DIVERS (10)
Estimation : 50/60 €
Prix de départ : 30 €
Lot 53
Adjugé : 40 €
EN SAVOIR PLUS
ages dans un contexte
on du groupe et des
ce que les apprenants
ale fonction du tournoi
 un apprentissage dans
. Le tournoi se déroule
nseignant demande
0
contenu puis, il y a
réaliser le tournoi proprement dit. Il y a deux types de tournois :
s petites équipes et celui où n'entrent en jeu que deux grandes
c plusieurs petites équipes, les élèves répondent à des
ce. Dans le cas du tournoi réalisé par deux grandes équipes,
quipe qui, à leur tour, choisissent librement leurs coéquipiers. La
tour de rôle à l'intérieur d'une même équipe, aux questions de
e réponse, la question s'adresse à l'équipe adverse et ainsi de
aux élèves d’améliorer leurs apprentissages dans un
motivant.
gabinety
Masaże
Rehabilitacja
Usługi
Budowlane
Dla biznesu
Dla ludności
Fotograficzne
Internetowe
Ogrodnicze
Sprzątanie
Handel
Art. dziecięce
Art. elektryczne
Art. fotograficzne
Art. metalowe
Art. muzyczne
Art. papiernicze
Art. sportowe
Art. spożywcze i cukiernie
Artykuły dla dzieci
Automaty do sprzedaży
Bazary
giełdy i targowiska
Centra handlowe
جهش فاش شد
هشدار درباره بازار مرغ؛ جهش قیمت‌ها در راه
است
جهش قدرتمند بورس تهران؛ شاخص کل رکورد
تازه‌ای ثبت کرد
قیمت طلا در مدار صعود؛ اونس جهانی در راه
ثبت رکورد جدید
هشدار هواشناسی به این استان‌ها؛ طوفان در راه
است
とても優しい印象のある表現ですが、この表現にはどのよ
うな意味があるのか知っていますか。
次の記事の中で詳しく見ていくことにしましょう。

→ **PROBLEM DETAILS**: Your reply should be the lines from the one that contains "Art. sportowe" through the end of the listing above, repeated exactly.

→ **SOLVED PROBLEM**:
Art. sportowe
Art. spożywcze i cukiernie
Artykuły dla dzieci
Automaty do sprzedaży
Bazary
giełdy i targowiska
Centra handlowe
جهش فاش شد
هشدار درباره بازار مرغ؛ جهش قیمت‌ها در راه
است
جهش قدرتمند بورس تهران؛ شاخص کل رکورد
تازه‌ای ثبت کرد
قیمت طلا در مدار صعود؛ اونس جهانی در راه
ثبت رکورد جدید
هشدار هواشناسی به این استان‌ها؛ طوفان در راه
است
とても優しい印象のある表現ですが、この表現にはどのよ
うな意味があるのか知っていますか。
次の記事の中で詳しく見ていくことにしましょう。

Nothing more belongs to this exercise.